De rechtbank heeft verweerder op 27 december 2022 en 13 januari 2023 verzocht de stukken en een verweerschrift in te dienen. Tot op heden heeft verweerder hieraan geen gehoor gegeven. Dat betekent dat de rechtbank op basis van de bij haar bekende stukken, ingediend door eiser, uitspraak zal doen.
Eiser heeft de aanvraag ingediend op 15 januari 2021. Verweerder heeft in de dwangsombeschikking van 22 december 2022 erkend dat hij op het moment van de ingebrekestelling te laat was met beslissen. Eiser heeft verweerder op 9 mei 2022 in gebreke gesteld en sindsdien zijn twee weken voorbij gegaan.

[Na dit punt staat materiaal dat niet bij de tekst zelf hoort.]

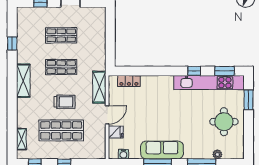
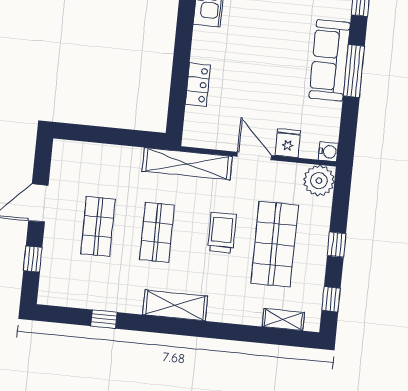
locker: (129, 81) -> (198, 85), moved
shelving: (99, 87) -> (187, 164), width x1.47
plant: (97, 151) -> (319, 181), added
water cooler: (123, 154) -> (328, 152), moved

Het beroep is kennelijk gegrond.
Omdat verweerder nog geen (nieuw) besluit heeft genomen, bepaalt de rechtbank dat verweerder dit alsnog moet doen.

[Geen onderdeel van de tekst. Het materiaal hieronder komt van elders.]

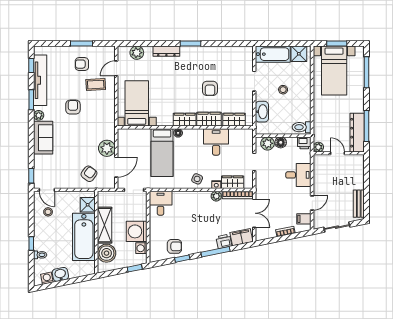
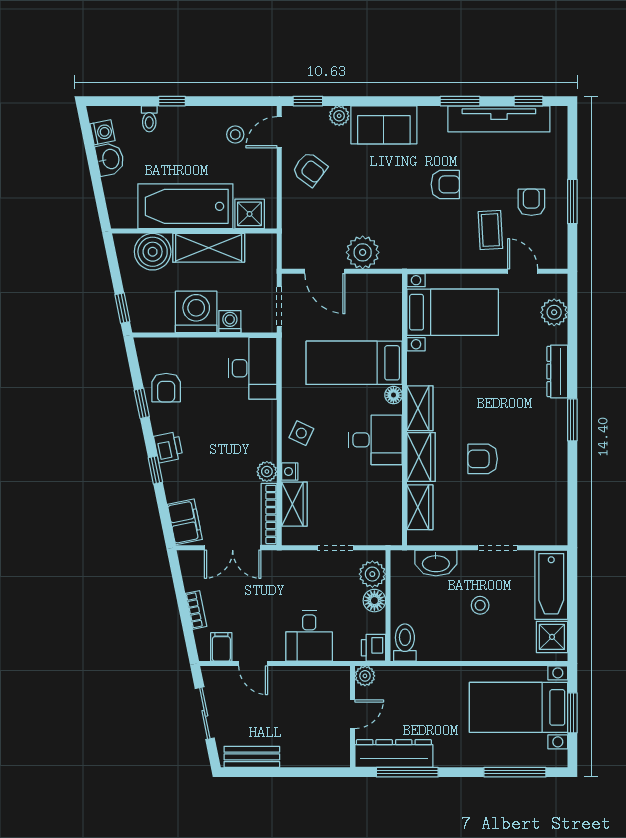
plant: (39, 115) -> (339, 116), moved
desk: (216, 142) -> (375, 440), moved
armchair: (89, 174) -> (310, 169), moved
desk: (161, 203) -> (253, 368), width x1.37
printer: (224, 241) -> (168, 447), moved
washing machine: (141, 248) -> (230, 322), moved
window: (215, 252) -> (155, 470), width x0.46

Op grond van artikel 8:55d, eerste lid, van de Awb moet verweerder dit doen binnen twee weken na het verzenden van deze uitspraak.

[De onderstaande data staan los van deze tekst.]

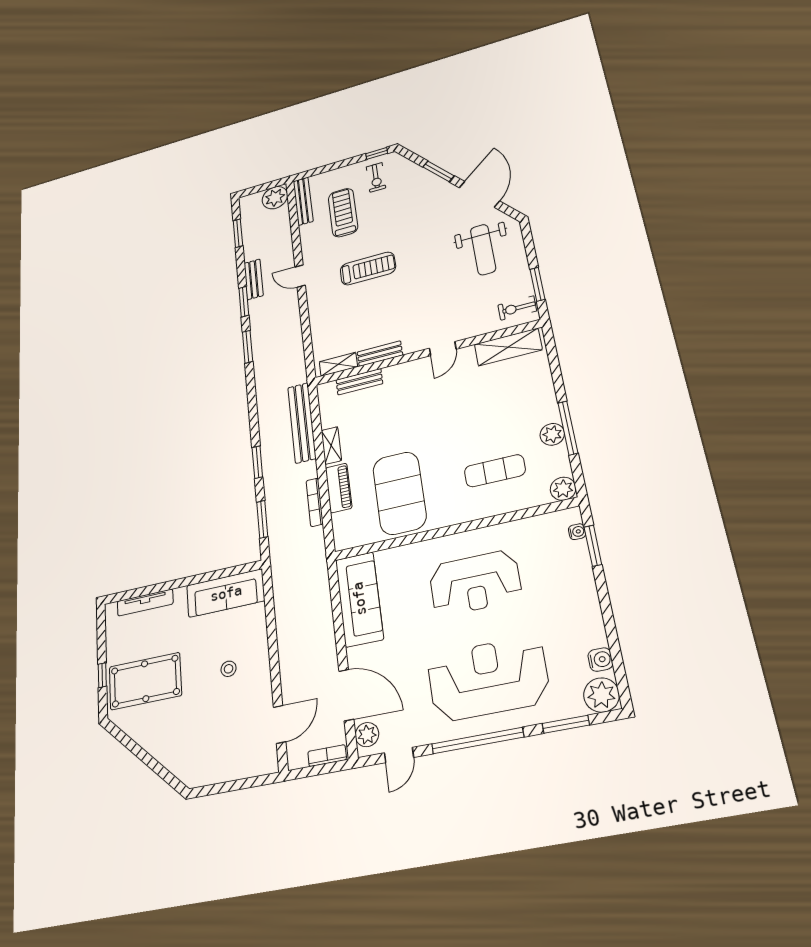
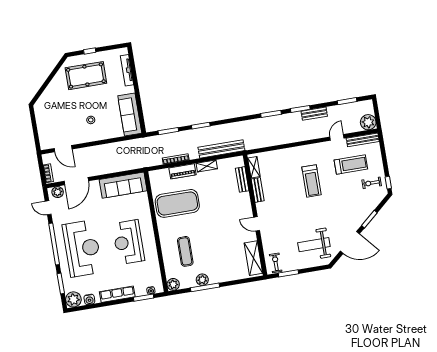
door: (300, 276) -> (337, 137), moved
row of seats: (587, 600) -> (117, 294), added
pool table: (145, 681) -> (86, 76), turned 90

De rechtbank bepaalt dat verweerder een dwangsom van € 100,- moet betalen voor elke dag waarmee de beslistermijn nu nog wordt overschreden door verweerder. Daarbij geldt wel een maximum van € 15.000,-.
Omdat de rechtbank het beroep gegrond verklaart, moet verweerder aan eiser het door hem betaalde griffierecht vergoeden.
Omdat het beroep gegrond is, krijgt eiser een vergoeding voor de proceskosten die hij heeft gemaakt. Verweerder moet die vergoeding betalen. De vergoeding wordt met toepassing van het Besluit proceskosten bestuursrecht (Bpb) als volgt berekend. Daarbij merkt de rechtbank het gewicht van de onderhavige zaak aan als licht (wegingsfactor 0,5), gelet op de jurisprudentie van de Afdeling bestuursrechtspraak van de Raad van State, waarin is overwogen dat geschillen met betrekking tot het uitblijven van een besluit als licht moeten worden beschouwd. De bijstand door een gemachtigde levert 1 punt op (1 punt voor het indienen het beroepschrift met een waarde per punt van € 837,-), bij een wegingsfactor 0,5. Toegekend wordt € 418,50.

Beslissing

De rechtbank:
- verklaart het beroep gegrond;
-vernietigt het, met een besluit gelijk te stellen, niet tijdig nemen van een besluit;
- draagt verweerder op binnen twee weken na de dag van verzending van deze uitspraak alsnog een besluit bekend te maken;
- bepaalt dat verweerder aan eiser een dwangsom van € 100,- moet betalen voor elke dag waarmee hij de hiervoor genoemde termijn overschrijdt, met een maximum van € 15.000,-;
- draagt verweerder op het betaalde griffierecht van € 50,- aan eiser te vergoeden;
- veroordeelt verweerder in de proceskosten van eiser tot een bedrag van € 418,50.
Deze uitspraak is gedaan door mr. R.P. Broeders, rechter, in aanwezigheid van mr. M.R. Jouvenaar, griffier, op 24 januari 2023 en openbaar gemaakt door middel van geanonimiseerde publicatie op www.rechtspraak.nl.
griffier
rechter
Een afschrift van deze uitspraak is verzonden aan partijen op:

Bent u het niet eens met deze uitspraak?

Als u het niet eens bent met deze uitspraak, kunt u een brief sturen naar de rechtbank waarin u uitlegt waarom u het er niet mee eens bent. Dit heet een verzetschrift. U moet dit verzetschrift indienen binnen 6 weken na de dag waarop deze uitspraak is verzonden. U ziet deze datum hierboven. Als u graag een zitting wilt waarin u uw verzetschrift kunt toelichten, kunt u dit in uw verzetschrift vermelden.